Jurors reached a verdict Wednesday on some counts but not on others in the case of accused terrorism supporter Sami Omar Al-Hussayen (search).

The jury of four men and eight women notified U.S. District Judge Edward Lodge shortly after lunch that they were at an impasse on various charges in the 14 count indictment.

Lodge said they did not identify which of the charges were unresolved.

Al-Hussayen's defense team was assessing an additional instruction Lodge proposed for the jury in an apparent attempt to end the impasse.

The development came on the 6th day of the trial of the 34-year-old Saudi national and University of Idaho (search) graduate student, who is charged with using his online skills to create an Internet network that financed and recruited terrorists for various groups, including the militant Palestinian organization Hamas (search).

His defense team has insisted throughout that he had only volunteered his skills to the Michigan-based Islamic Assembly of North America (search) to maintain its Web sites that promote Islam.

Any radical or subversive material posted on those sites or others somehow linked to them did not reflect Al-Hussayen's views, the attorneys contended, and would be constitutionally protected under the First Amendment anyway.
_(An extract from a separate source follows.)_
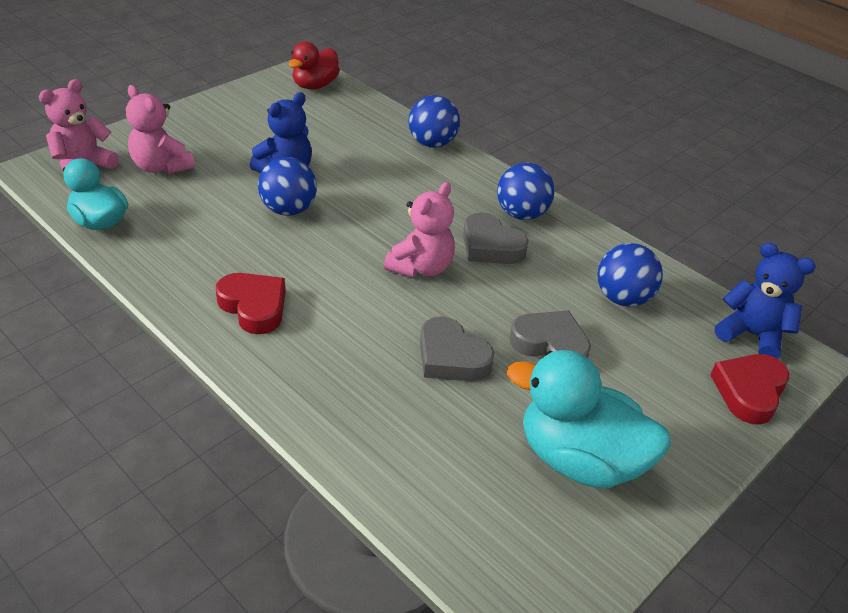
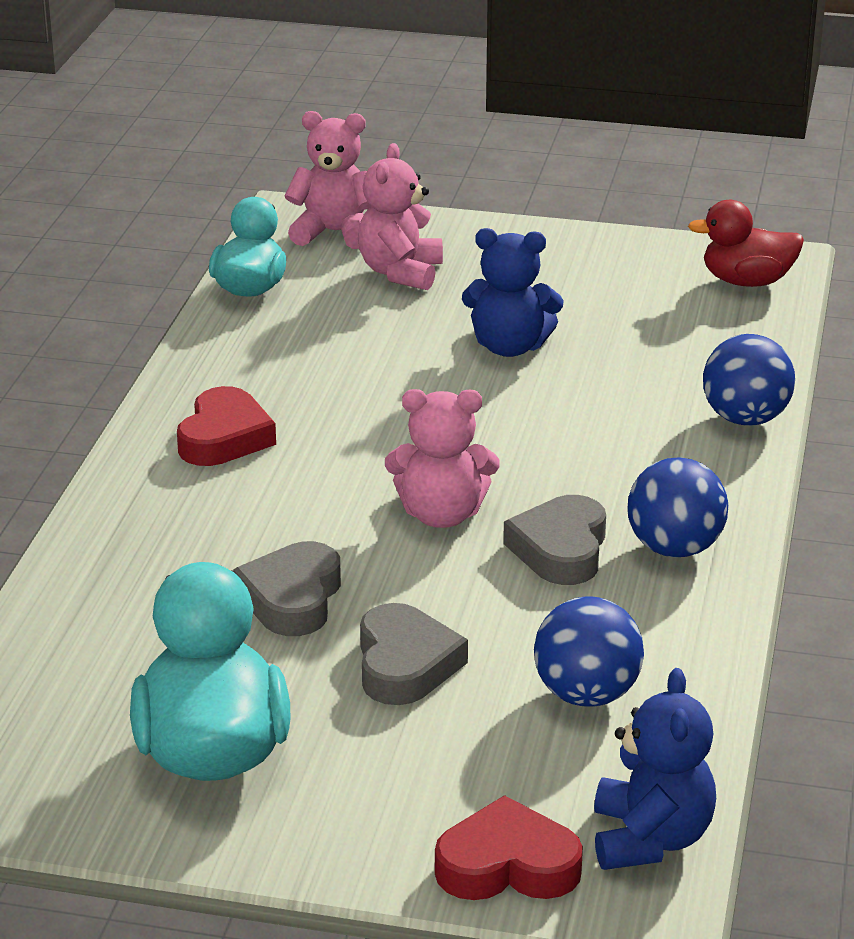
camera: 60 degrees right, 10 degrees down
blue ball [258,157,317,216] -> none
They have pointed out that Al-Hussayen publicly denounced the Sept. 11, 2001, East Coast terror attacks as a leader of the Muslim community in Moscow.

The government has also charged him with four counts of making false statements and seven counts of visa fraud for allegedly trying to hide his association with the assembly.

Al-Hussayen, a member of a prominent Riyadh family whose education was being financed by the Saudi government, has already been declared subject to deportation once the criminal charges against him are resolved. He has continued working on his doctorate since being jailed after his arrest on Feb. 26, 2003.

His wife and three sons returned to Saudi Arabia early this year rather than fight deportation. Al-Hussayen has been working from jail to finish his doctorate degree in computer science from the university.